Finally, the piece raises questions about the uncertainties and risks involved in such an endeavor.  Whereas Erdogan has linked the proposal to Turkey’s economic development and global role and the return of the Bosphorous Strait to a greater state of quietude and local traffic, the authors offer an assessment of the potential negative consequences on local habitats, vegetation, natural water sources, archaeological, sites, and cultural heritage (p. 58).  For example, how would different salinity levels between the two seas impact the local ecosystem and fish life?  There is also the great uncertainties of investment: will it reinforce or undermine Turkey’s economy?

The authors highlight two prevailing and contradictory popular attitudes toward the proposal:

“This is a crazy project which will create great shifts in Turkey by the means of rapid development” and “this is a crazy project which will overload of the city and destroy all natural sources of Istanbul”. (p. 62)
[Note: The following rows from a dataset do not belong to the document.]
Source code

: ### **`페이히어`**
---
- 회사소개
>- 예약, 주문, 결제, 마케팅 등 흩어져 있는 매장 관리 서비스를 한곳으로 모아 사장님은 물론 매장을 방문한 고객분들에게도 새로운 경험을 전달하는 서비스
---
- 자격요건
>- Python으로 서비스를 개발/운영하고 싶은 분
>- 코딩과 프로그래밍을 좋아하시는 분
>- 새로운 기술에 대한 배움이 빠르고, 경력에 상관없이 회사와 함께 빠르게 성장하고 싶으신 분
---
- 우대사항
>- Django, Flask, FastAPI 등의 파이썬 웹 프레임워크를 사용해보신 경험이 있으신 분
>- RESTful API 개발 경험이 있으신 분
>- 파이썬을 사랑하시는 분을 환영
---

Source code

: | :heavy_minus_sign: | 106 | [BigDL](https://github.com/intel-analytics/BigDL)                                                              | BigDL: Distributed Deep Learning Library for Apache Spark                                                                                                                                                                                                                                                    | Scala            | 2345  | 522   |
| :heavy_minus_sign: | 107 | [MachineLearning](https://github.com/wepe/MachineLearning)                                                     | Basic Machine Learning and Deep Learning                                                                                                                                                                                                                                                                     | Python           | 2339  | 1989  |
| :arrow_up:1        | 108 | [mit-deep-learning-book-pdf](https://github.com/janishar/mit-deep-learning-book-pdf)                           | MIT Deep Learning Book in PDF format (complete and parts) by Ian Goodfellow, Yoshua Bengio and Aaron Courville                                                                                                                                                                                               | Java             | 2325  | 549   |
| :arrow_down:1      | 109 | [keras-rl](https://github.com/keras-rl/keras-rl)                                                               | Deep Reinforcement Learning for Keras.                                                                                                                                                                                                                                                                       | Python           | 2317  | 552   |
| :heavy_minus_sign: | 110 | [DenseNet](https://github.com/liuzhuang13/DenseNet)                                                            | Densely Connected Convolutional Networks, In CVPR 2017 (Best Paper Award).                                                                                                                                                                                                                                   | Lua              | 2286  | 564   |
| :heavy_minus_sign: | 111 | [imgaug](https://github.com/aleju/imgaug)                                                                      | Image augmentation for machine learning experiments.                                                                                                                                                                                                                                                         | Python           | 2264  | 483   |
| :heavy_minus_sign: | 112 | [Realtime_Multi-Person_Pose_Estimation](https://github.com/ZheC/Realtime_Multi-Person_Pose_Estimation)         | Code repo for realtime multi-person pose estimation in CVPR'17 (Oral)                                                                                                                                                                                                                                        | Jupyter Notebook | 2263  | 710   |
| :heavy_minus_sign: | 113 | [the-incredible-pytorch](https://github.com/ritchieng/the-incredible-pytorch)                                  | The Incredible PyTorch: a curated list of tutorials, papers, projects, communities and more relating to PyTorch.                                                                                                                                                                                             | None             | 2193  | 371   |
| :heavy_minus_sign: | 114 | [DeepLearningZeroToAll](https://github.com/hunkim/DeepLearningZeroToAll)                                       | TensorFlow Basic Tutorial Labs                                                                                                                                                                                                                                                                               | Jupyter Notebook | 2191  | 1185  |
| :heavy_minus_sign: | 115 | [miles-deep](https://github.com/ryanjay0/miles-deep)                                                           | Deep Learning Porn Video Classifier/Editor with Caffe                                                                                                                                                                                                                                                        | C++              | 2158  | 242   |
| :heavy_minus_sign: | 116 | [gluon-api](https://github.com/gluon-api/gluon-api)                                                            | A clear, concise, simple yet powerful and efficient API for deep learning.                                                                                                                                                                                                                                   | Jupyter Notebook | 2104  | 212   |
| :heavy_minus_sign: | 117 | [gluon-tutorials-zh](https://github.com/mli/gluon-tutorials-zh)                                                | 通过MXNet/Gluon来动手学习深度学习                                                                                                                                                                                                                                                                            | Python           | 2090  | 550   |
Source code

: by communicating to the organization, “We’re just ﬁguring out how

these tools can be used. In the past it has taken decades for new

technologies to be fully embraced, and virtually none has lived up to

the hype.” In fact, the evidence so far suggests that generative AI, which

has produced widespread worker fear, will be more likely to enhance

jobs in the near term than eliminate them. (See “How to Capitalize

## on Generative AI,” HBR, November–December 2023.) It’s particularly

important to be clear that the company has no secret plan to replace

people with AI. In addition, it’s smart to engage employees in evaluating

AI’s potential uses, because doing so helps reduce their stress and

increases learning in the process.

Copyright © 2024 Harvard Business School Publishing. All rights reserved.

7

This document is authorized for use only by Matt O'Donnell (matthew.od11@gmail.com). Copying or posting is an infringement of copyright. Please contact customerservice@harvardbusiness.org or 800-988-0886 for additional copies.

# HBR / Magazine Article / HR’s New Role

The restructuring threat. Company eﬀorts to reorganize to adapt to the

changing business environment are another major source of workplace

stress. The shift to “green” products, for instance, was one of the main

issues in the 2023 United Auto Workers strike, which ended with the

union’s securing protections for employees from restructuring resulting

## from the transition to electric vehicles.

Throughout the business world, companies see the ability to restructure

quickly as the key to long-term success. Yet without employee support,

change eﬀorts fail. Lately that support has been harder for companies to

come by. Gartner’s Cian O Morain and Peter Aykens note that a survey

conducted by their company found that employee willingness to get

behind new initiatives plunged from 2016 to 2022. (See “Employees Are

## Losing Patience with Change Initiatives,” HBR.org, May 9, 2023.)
Although the authors have their own strong point to make with the article—they call for various institutions and international watchdogs to play a role in the planning—the piece fascinated me for its many direct parallels with canal construction in antiquity, most especially the explicit links between grandness and canal proposals, the uncertainties over consequences, the questions of motivations.  Whereas the Canal Istanbul Project is indeed much more impressive in its scale and linked to an economic and cultural system of an entirely different sort from antiquity, this “crazy idea” still points to the popular perception of monumental canal construction throughout time and space.  We will look forward to seeing whether this canal actually surfaces or whether the mere proposal was the point of it all.